Sunday, June 08, 2008

Sensitivity and Sensibility

This has been an interesting week. I believe that I have learned a lot about sensitivity and sensibility.

The week began with a kind of "death watch" (I know, that's insensitive) as Chris' mom held on to life only because her body had not yet exhausted its reserves of life sustaining energy. Chris and the kids had planned to visit and were getting ready to leave Saturday morning (a week ago) when the call came that her mom had gotten worse and that the end was near. Her other sisters were called so that they could make arrangements to come and say their good byes.

I was scheduled to preach at Hopedale the following day and be Camp Pastor at a camp last week. As you might expect, Chris wanted me to change my plans and come with them. Now I have to admit, the sensible part of me said that people were counting on me to fulfill the commitments that I made to them and I figured that Chris' mom wasn't quite at death's door as her hypochondriac-take-another-pill sister would have everyone believe. (I know, that's also quite insensitive) However, I did the sensitive thing--made a few phone calls and bailed on the commitments that I had made in order to stand with the one that I committed to nearly twenty-seven years ago. The kids packed more clothes, I quickly put somethings together and we were on the road within a few hours.

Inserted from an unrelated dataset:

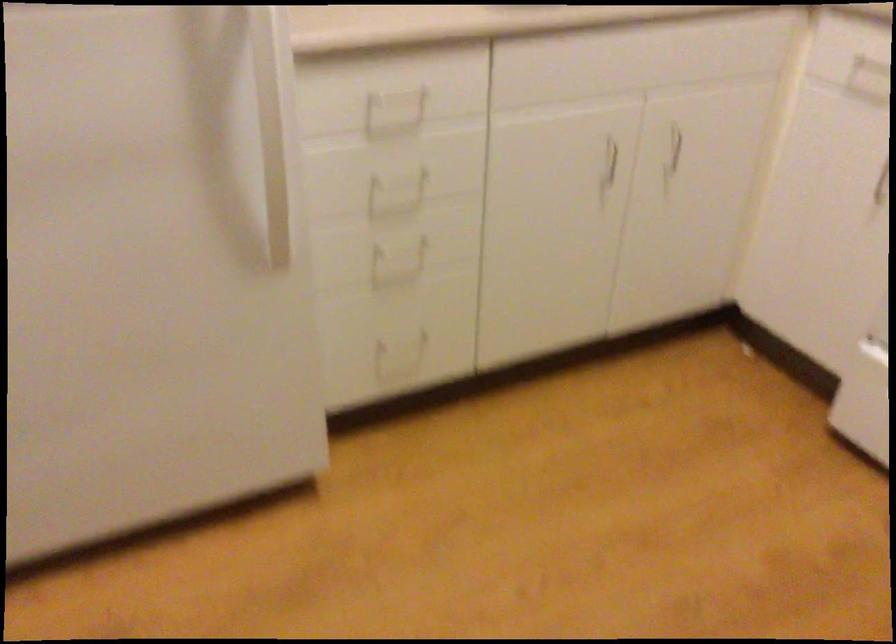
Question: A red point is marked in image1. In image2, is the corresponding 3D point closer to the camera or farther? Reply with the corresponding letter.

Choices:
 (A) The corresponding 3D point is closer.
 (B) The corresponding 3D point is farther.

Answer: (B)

After a couple of days, the kids and I returned home leaving Chris at her parents home. Aaron started his online summer classes and I contemplated calling the camp to see if they needed me to come out for a couple of sessions or if they had everything covered. We kept in touch with Chris and received her call that her mom died on Wednesday morning.

We were back in a hotel by Wednesday evening and spent much of the next two days doing nothing as funeral arrangements and the like were made while we tried to stay out of the way and keep from being too bored.

These things all played havoc with my sensibility meter. As a follower of Jesus, I truly believe that Shirley is in a far better place today than she was in that pain filled worn out body that she occupied until Wednesday morning. I know that we tend to cling to the people that we love and want to keep them near us forever, but isn't our love great enough to think of them instead of ourselves and our feelings?

It seems to me that if I were an atheist I would view death as a simple and unavoidable part of life. I would move on and go about living my own meaningless and futile life until it was my turn to take the big dirt nap. Death would be no big deal--just the end of life.

The funny thing is I'm not an atheist. I believe in a loving God and an eternal soul. And I view death as a simple and unavoidable part of life. But I do believe that our souls live on and I believe that for a soul that has trusted Jesus for salvation, we live on in heaven--in the presence of God. I think that we should move on and go about living our lives with purpose--His purpose, until its our turn to be called into His Divine Presence. Death would be a big deal--it would be the beginning of a new and better life!

I learned a lot this week about sensitivity. I watched as people came to give comfort and encouragement to Chris and her family. I watched as people put their own lives on hold to see to the needs of a grieving family. I watched as friend after friend called to offer help, to bring meals, to make arrangements, to babysit little ones, to offer comfort and to just sit quietly with my father-in-law. Our pastor and his wife drove across the state to show their love and offer their encouragement and support to Chris and her family. Chris' best friend and husband also made the long trip...just to be with a friend in a difficult time. Aaron and Hannah were great! They never complained even though I know that they must have been incredibly bored most of the time.

It is amazing how a little bit of sensitivity can give an incredible amount of strength and endurance. A simple card in the mail, a word, a thought expressed, a prayer all seem to have a life giving effect. It's hard to use the word sensible when it really makes no sense at all--at least not in a world with no God.

In the Bible, Jesus said that others will know that we are His disciples by the way that we love one another. This week, the love that was shown to Bob, Chris and her sisters was more than just encouragement. It was a testimony that God is still sovereign. It was a reminder that Shirley is in good hands--His hands. It was a call to sensitivity...for me.

Apparently, even when it makes no sense, sensitivity is the most sensible thing.

I really wanted to meet Mike at Ted Drewe's...but somehow it seemed that my wife might think me insensitive. I did manage some of the heavenly custard, but it was with family and friends that had come to offer their support. Ah well, there will be another time!

Chris and her sisters are writing out thank you cards and we'll soon be heading home. It has been a long week. In the end, I think that I've gained quite a bit of knowledge about the ministry of presence and the value of friendship. The real test will be putting it into practice.

John

2 comments:

Sicilian said...

Having been through a very similar experience, I know your support was needed.
It something to do with the love you have for each other. Having your presence for her was comforting even though there was really nothing that you could do, but pray that God would take your mom in law from the pain.(I know that is a weird thought, but I though it a lot watching my mom suffer)I never knew how painful cancer was until I watched my mom suffer. There wasn't enough pain medicine given to her to alleviate her pain ever.
Your mom in law is not suffering.
Ciao

Mike said...

Your right, there will be other times. You did the sensible thing.